Release Date: April 24, 2019
Exposure to ticks can happen at any time of the year, but ticks are most active during the warmer months - from April to September.

Exposure to ticks can happen at any time of the year, but ticks are most active during the warmer months - from April to September. Now is the time to educate yourself and your loved ones about the risk of contact with ticks.

Ticks are generally found near the ground, in brushy or wooded areas. They will climb onto a host and find a site to attach to the person's or animal's skin. Once a tick is attached to the skin, it will slowly suck the blood. If the tick contains a pathogen, it may be transferred into the host person or animal and make them sick.

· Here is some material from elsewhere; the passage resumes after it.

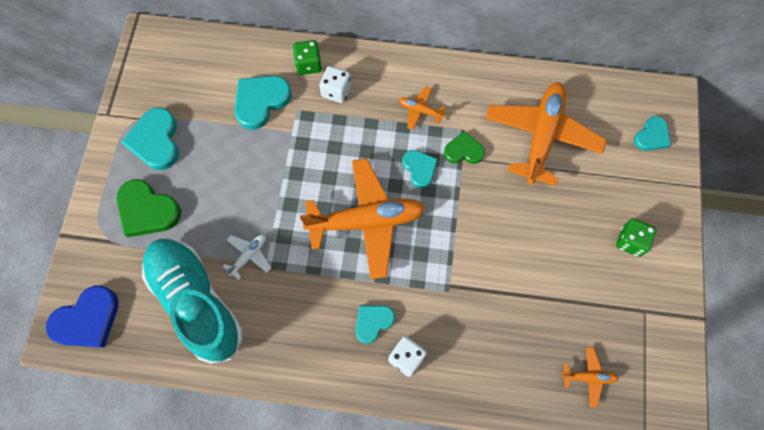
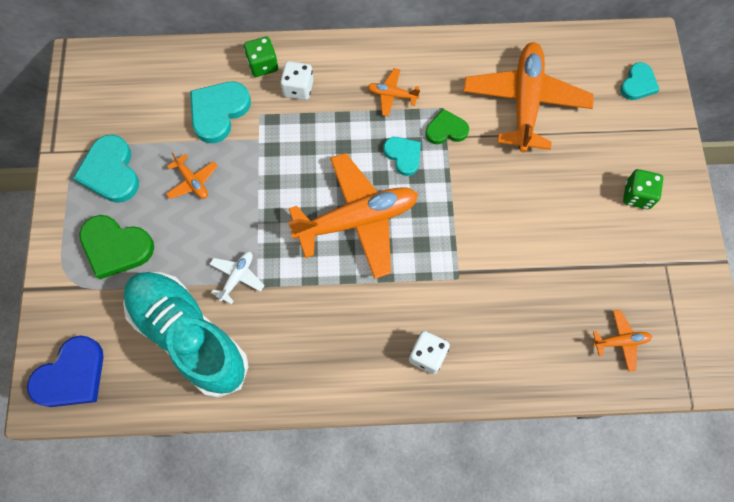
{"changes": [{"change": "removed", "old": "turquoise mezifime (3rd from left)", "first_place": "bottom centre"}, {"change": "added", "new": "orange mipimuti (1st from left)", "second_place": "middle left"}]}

Lyme disease is the most common tick-borne disease in New Jersey. In 2018, there were 185 state-confirmed Lyme disease cases in Sussex County. Other diseases caused by ticks include Anaplasmosis, Babesiosis, Ehrlichiosis and Rocky Mountain spotted fever. Untreated, these diseases can cause a wide variety of symptoms:

  • Skin rash
    • Erythema migrans (EM) rash - specific to Lyme disease; also known as the "bull's-eye"
  • Tiredness or dizziness
  • Fever or chills
  • Headache, muscle aches, joint pain, stiff neck


  • Wear clothing that covers the arms and legs and tuck pants into socks so ticks cannot come in contact with the skin. Wearing light-colored clothing can help to see if a tick is on the body.
  • Use Environmental Protection Agency (EPA)-registered insect repellents. Treat clothing, boots, socks and tents with products containing 0.5% permethrin. The EPA's repellent search can help you find the right product for your needs.
  • Treat dogs and cats for ticks based on recommendations by a veterinarian.
  • Check for ticks every day. Look under the arms, on the back, around the ears and waist, in the belly button, behind the knees, between the legs and on the hairline and scalp.
  • Shower soon after being outdoors.
  • Avoid tick-infested areas.


  1. Use fine-tipped tweezers to grasp the tick. Try to get as close to the skin's surface as possible. The key is to remove the tick as soon as possible.
  2. Pull upward and don't twist or jerk the tick - parts of the tick can break off and stay in the skin.
  3. After removal, clean the bite area and hands with rubbing alcohol or soap and water.